Work item — Gather all lines from the material that contain "shows".

-- Data follows --

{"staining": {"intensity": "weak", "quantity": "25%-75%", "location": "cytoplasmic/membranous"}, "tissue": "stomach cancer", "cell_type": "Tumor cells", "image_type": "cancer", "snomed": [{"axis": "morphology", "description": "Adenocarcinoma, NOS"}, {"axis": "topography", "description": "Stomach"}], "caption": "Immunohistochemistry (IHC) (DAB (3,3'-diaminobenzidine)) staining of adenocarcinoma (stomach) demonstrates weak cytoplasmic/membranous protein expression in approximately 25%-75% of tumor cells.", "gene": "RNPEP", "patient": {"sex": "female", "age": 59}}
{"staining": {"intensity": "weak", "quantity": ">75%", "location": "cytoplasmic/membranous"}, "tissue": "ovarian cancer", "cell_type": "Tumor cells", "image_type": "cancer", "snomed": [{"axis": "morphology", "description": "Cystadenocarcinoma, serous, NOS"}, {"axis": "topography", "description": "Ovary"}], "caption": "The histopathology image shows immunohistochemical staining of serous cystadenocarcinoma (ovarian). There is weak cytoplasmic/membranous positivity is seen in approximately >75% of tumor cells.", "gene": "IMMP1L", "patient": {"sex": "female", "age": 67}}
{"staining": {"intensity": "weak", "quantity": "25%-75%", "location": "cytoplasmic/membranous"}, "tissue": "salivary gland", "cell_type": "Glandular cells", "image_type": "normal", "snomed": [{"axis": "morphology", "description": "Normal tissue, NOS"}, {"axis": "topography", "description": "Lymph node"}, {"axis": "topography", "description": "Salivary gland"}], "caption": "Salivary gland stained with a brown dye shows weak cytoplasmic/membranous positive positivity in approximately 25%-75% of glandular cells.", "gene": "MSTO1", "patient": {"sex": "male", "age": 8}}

-- Data concluded --

Answer for the task —
{"staining": {"intensity": "weak", "quantity": ">75%", "location": "cytoplasmic/membranous"}, "tissue": "ovarian cancer", "cell_type": "Tumor cells", "image_type": "cancer", "snomed": [{"axis": "morphology", "description": "Cystadenocarcinoma, serous, NOS"}, {"axis": "topography", "description": "Ovary"}], "caption": "The histopathology image shows immunohistochemical staining of serous cystadenocarcinoma (ovarian). There is weak cytoplasmic/membranous positivity is seen in approximately >75% of tumor cells.", "gene": "IMMP1L", "patient": {"sex": "female", "age": 67}}
{"staining": {"intensity": "weak", "quantity": "25%-75%", "location": "cytoplasmic/membranous"}, "tissue": "salivary gland", "cell_type": "Glandular cells", "image_type": "normal", "snomed": [{"axis": "morphology", "description": "Normal tissue, NOS"}, {"axis": "topography", "description": "Lymph node"}, {"axis": "topography", "description": "Salivary gland"}], "caption": "Salivary gland stained with a brown dye shows weak cytoplasmic/membranous positive positivity in approximately 25%-75% of glandular cells.", "gene": "MSTO1", "patient": {"sex": "male", "age": 8}}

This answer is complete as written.